__Task directions__. Write out the following listing in full, exactly as it reads.

--- Collected material Enclosed Below ---

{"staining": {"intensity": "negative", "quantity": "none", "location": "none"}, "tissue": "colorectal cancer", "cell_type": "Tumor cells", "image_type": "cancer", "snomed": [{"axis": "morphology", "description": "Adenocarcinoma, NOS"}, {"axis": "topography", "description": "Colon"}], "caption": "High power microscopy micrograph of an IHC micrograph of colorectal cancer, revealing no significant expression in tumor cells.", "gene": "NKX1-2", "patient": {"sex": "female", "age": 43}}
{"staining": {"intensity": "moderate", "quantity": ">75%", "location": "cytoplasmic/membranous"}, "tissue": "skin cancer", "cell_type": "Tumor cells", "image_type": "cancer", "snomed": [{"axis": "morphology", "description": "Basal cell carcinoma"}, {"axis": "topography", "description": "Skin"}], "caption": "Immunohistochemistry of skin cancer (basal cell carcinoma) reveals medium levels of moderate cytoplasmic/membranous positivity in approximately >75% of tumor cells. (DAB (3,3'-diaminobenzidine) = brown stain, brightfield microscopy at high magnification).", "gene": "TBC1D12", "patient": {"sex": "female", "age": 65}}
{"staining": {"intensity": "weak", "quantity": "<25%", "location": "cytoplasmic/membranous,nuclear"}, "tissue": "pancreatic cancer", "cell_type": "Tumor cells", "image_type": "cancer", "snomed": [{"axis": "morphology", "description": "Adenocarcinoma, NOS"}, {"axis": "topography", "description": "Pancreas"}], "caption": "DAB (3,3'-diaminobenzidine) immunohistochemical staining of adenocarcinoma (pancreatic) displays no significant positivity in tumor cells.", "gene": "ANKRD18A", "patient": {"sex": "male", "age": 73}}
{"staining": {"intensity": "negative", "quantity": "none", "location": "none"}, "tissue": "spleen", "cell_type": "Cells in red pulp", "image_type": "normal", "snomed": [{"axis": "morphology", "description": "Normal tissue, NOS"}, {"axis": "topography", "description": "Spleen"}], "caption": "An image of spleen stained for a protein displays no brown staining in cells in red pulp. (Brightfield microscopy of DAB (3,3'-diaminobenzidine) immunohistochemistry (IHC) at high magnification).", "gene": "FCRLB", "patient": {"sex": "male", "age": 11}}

--- End of Enclosed Collected material ---

__Completed task__.
{"staining": {"intensity": "negative", "quantity": "none", "location": "none"}, "tissue": "colorectal cancer", "cell_type": "Tumor cells", "image_type": "cancer", "snomed": [{"axis": "morphology", "description": "Adenocarcinoma, NOS"}, {"axis": "topography", "description": "Colon"}], "caption": "High power microscopy micrograph of an IHC micrograph of colorectal cancer, revealing no significant expression in tumor cells.", "gene": "NKX1-2", "patient": {"sex": "female", "age": 43}}
{"staining": {"intensity": "moderate", "quantity": ">75%", "location": "cytoplasmic/membranous"}, "tissue": "skin cancer", "cell_type": "Tumor cells", "image_type": "cancer", "snomed": [{"axis": "morphology", "description": "Basal cell carcinoma"}, {"axis": "topography", "description": "Skin"}], "caption": "Immunohistochemistry of skin cancer (basal cell carcinoma) reveals medium levels of moderate cytoplasmic/membranous positivity in approximately >75% of tumor cells. (DAB (3,3'-diaminobenzidine) = brown stain, brightfield microscopy at high magnification).", "gene": "TBC1D12", "patient": {"sex": "female", "age": 65}}
{"staining": {"intensity": "weak", "quantity": "<25%", "location": "cytoplasmic/membranous,nuclear"}, "tissue": "pancreatic cancer", "cell_type": "Tumor cells", "image_type": "cancer", "snomed": [{"axis": "morphology", "description": "Adenocarcinoma, NOS"}, {"axis": "topography", "description": "Pancreas"}], "caption": "DAB (3,3'-diaminobenzidine) immunohistochemical staining of adenocarcinoma (pancreatic) displays no significant positivity in tumor cells.", "gene": "ANKRD18A", "patient": {"sex": "male", "age": 73}}
{"staining": {"intensity": "negative", "quantity": "none", "location": "none"}, "tissue": "spleen", "cell_type": "Cells in red pulp", "image_type": "normal", "snomed": [{"axis": "morphology", "description": "Normal tissue, NOS"}, {"axis": "topography", "description": "Spleen"}], "caption": "An image of spleen stained for a protein displays no brown staining in cells in red pulp. (Brightfield microscopy of DAB (3,3'-diaminobenzidine) immunohistochemistry (IHC) at high magnification).", "gene": "FCRLB", "patient": {"sex": "male", "age": 11}}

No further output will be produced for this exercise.